My buddy Jeremy has been feeling pretty depressed lately and his birthday was coming up. So I decided to throw him a party and I put a lot of effort into putting together his Bday Bangerz playlist to make sure the vibes were totally copacetic. Turns out a lot of songs are, like, actually about suicide. Which was kind of a bummer because we just watched that documentary about the girl that encouraged her boyfriend to kill himself and now I’m worried he thinks I want him to jump off a bridge.
A lot of them are sneaky but something about having them blasting on loudspeaker in your cousin’s backyard while your homie pretends not to cry over the punch kinda makes it obvious. So here’s a list of songs that are secretly about suicide so you don’t make the same mistake that I did.

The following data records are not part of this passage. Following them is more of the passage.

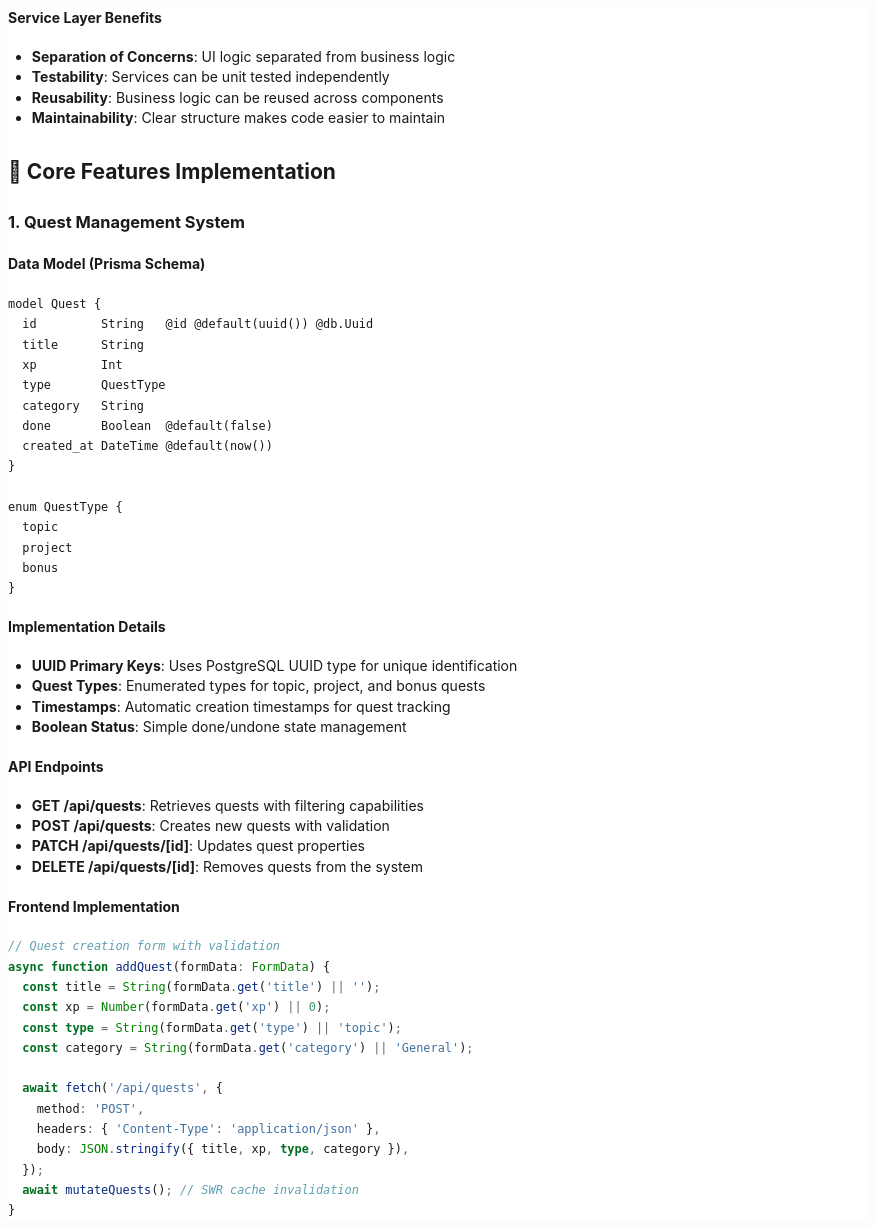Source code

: #### Service Layer Benefits

- **Separation of Concerns**: UI logic separated from business logic
- **Testability**: Services can be unit tested independently
- **Reusability**: Business logic can be reused across components
- **Maintainability**: Clear structure makes code easier to maintain

## 🎯 Core Features Implementation

### 1. Quest Management System

#### Data Model (Prisma Schema)

```prisma
model Quest {
  id         String   @id @default(uuid()) @db.Uuid
  title      String
  xp         Int
  type       QuestType
  category   String
  done       Boolean  @default(false)
  created_at DateTime @default(now())
}

enum QuestType {
  topic
  project
  bonus
}
```

#### Implementation Details

- **UUID Primary Keys**: Uses PostgreSQL UUID type for unique identification
- **Quest Types**: Enumerated types for topic, project, and bonus quests
- **Timestamps**: Automatic creation timestamps for quest tracking
- **Boolean Status**: Simple done/undone state management

#### API Endpoints

- **GET /api/quests**: Retrieves quests with filtering capabilities
- **POST /api/quests**: Creates new quests with validation
- **PATCH /api/quests/[id]**: Updates quest properties
- **DELETE /api/quests/[id]**: Removes quests from the system

#### Frontend Implementation

```typescript
// Quest creation form with validation
async function addQuest(formData: FormData) {
  const title = String(formData.get('title') || '');
  const xp = Number(formData.get('xp') || 0);
  const type = String(formData.get('type') || 'topic');
  const category = String(formData.get('category') || 'General');

  await fetch('/api/quests', {
    method: 'POST',
    headers: { 'Content-Type': 'application/json' },
    body: JSON.stringify({ title, xp, type, category }),
  });
  await mutateQuests(); // SWR cache invalidation
}
```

Molly (Sixteen Candles) (Sponge)
This one came up first. I figured, you know, sounds like a birthday song. I mean, sixteen candles, right? I really wanted it to set the tone for the rest of the party. And boy did it ever. Turns out the song was inspired by a news story about a girl who tried to kill herself after her teacher rejected her advances (rare correct choice made by a man). It did happen right around her 16th birthday though, so an argument could be made that it still has a spot on some birthday playlists.
Jeremy (Pearl Jam)
I mean it was for my friend Jeremy, and he is a harmless little fuck after all. But turns out this Jeremy and my Jeremy have a little too much in common because it’s about a depressed kid who shot himself in front of his English class. Jeremy always hated English class. He unleashed the lion when this one came on. Lions cry and make horrible wailing sounds right?
Hey Man Nice Shot (Filter)
This song is a real go-to for any party planner looking to go hard. It’s intense and it gets the crowd really in the mood for a rager. Plus I’d been reading about scream therapy and how that might help my buddy. But yeah I heard a few questionable lyrics and googled it only to find that it’s actually about a politician named R. Budd Dwyer who shot himself during a televised press conference. The cake arrived at this point.
Today (Smashing Pumpkins)
I was starting to get really nervous by this song, so I was pretty relieved when it came on. I just wanted it to be the greatest day he’d ever known, and I knew this song would deliver. But then I heard Billy Corgan saying he might not have that long left and, after a quick Google search, I was able to confirm that I had made the most cursed playlist of all time. Old Billy Boy was indeed singing about suicidal thoughts. Man, if depression can even effect the lead singer of The Smaching Pumpkins, are any of us truely safe?
I Think I’m Going to Kill Myself (Elton John)
Okay this one might have been an obvious oversight. But Jer and I love playing air piano and I hadn’t really ever listened past that.
Jump (Van Halen)
The subject of this one also seems fairly obvious in retrospect, but tell me why we’ve all been bouncing up and down at sporting events to this song for the past few decades. Eddie did in fact write this banger about a jumper and I was at this point regretting how goddamn persuasive he sounds. This shit should come with a therapy referral.
The Kids Aren’t Alright (The Offspring)
Listen, I love The Offspring as much as the next Millennial but if this is a safe space, can I admit I never try too hard to listen to the lyrics because that would require I pay extra attention to Dexter Holland’s vocals, and who wants that? Of course, I now see the error of my ways because the song tells us about a whole host of super depressing kids from a small town, one of which, of course, was suicidal. At this point I actually lost track of Jeremy and had to call in a search party.
Redondo Beach (Patti Smith)
Well we found Jeremy crying over a bowl of cheese puffs in the bathroom, and I thought he was back just in time for my go-to party ender song. You know, relaxed vibes, bring it down. I didn’t realize we were bringing it that far down. Miss Patricia started telling us all about this lady who drowned herself after they had an argument and I tried to use it as a segue into the importance of having a support system of people you can trust, but then she started talking about how she had to go looking for the girl and it felt pretty targeted given the recent cheese puff events.
This list should help start you on your journey of creating a sweet birthday playlist that won’t make your friend want to take cyanide pills. This is by no means an exhaustive list, as evidenced by the fact that I was obliviously listening to “A Day Without Me” by U2 while writing it. I would recommend doing a deep dive on any song’s lyrics and backstory before throwing it on the rotation. You can of course use this list if you really, really hate someone.